Document passage Start Marker
Monday, March 19, 2012

Roasted Radishes with Brown Butter and Lemon

Roasted Radishes

Our wonderful daughter, Cathy, brought this recipe to my attention. She had been invited to a pot luck but her cupboard (and refrigerator) were bare. She only had radishes, a little butter and a lemon. Clever girl – went to and found a recipe, which included these and only these ingredients. Who knew radishes could be so great! I made it once – was amazed – and repeated it shortly thereafter so I could add it to the blog. They are amazing!!! I have often commented that braised (as in previous asparagus post) and roasted vegetables are sublime – this is just one more. They take on a different full, rich flavor – no doubt the butter and lemon help a bit. The brief high-heat roasting softens the radishes and mellows the bite of peppery flavor. The whole recipe will take about 40 minutes to prepare with only about 10 minute of prep.
Document passage End Marker
Extracted information Start Marker
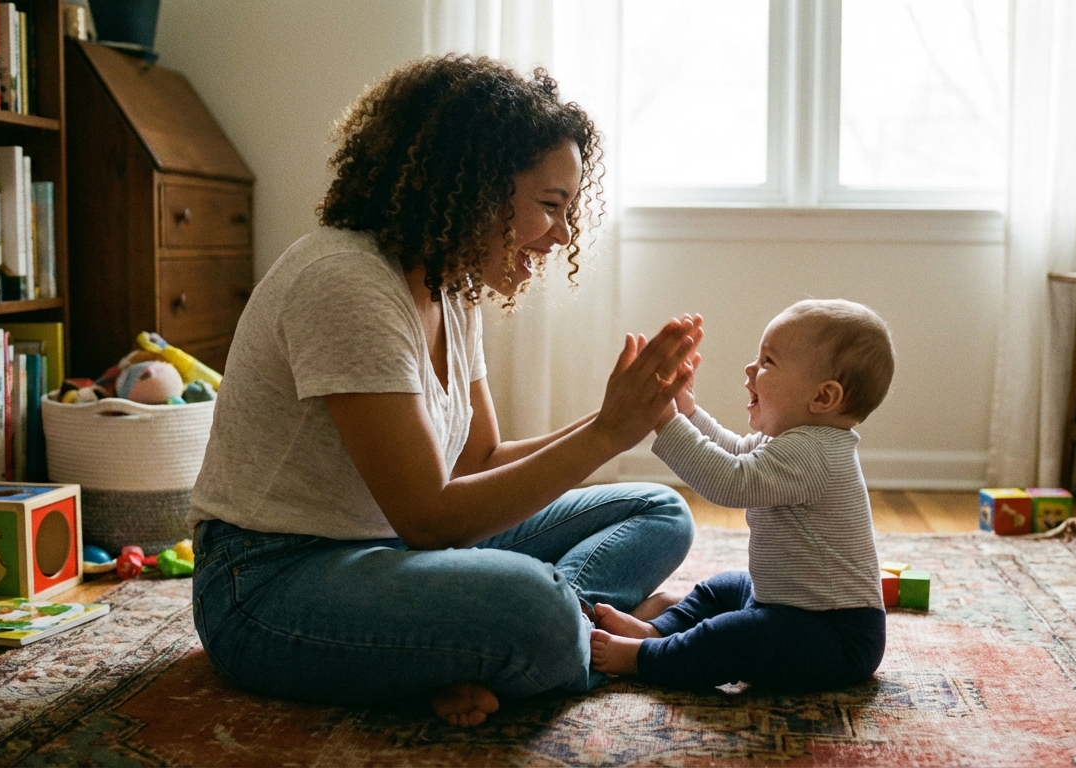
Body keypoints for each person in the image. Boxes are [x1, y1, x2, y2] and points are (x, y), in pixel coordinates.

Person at [187, 55, 702, 727]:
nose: (562, 236)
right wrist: (608, 434)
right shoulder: (346, 281)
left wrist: (617, 421)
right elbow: (429, 517)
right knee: (530, 605)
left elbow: (478, 463)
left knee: (659, 511)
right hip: (268, 583)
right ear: (474, 184)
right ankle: (543, 634)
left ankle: (490, 644)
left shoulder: (449, 285)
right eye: (551, 206)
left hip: (394, 557)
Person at [589, 299, 894, 693]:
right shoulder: (793, 441)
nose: (751, 368)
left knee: (735, 635)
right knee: (726, 587)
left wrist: (664, 421)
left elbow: (731, 479)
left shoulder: (815, 452)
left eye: (768, 361)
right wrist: (685, 411)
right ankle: (656, 629)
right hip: (789, 610)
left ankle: (645, 658)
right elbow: (734, 452)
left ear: (822, 398)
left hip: (836, 637)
Extracted information End Marker
Extend the roasted radishes blog post, starting right after its final sentence.

When shopping, look for radishes that are about as big around as a nickel, firm and brightly colored. Older radishes will crack and split. Leaves are the best indicator of freshness. They wilt and yellow very quickly, so choose bunches with sprightly and fresh-looking greens. Wash them thoroughly, you can gently scrub the radish but don’t peel them; flavor and nutrients reside in the skin. Radishes store best in the refrigerator after the tops have been removed.  But save those greens – for garnish as well as an addition to any salad.  They have the texture of watercress and a bit of the radish flavor.
Fresh radishes
Cut off the leafy greens, but leave a little!
 Preheat your oven to 450 degree F.  Brush a heavy-duty rimmed baking sheet with a bit of olive oil. Thoroughly wash two bunches of medium sized radishes (about 20). Cut off all but ½ inch of the green radish tops; reserve the trimmed tops and rinse well. Coarsely chop the radish tops and set aside.
Cut radishes lengthwise in half and place in a bowl. Add 1½ Tb olive oil and toss thoroughly to coat. Place radishes cut side down on the prepared baking sheet, sprinkle lightly with coarse kosher salt. Roast in pre-warmed oven until radishes are crisp-tender, stirring occasionally, about 18 minutes. Remove and season to taste with salt and pepper.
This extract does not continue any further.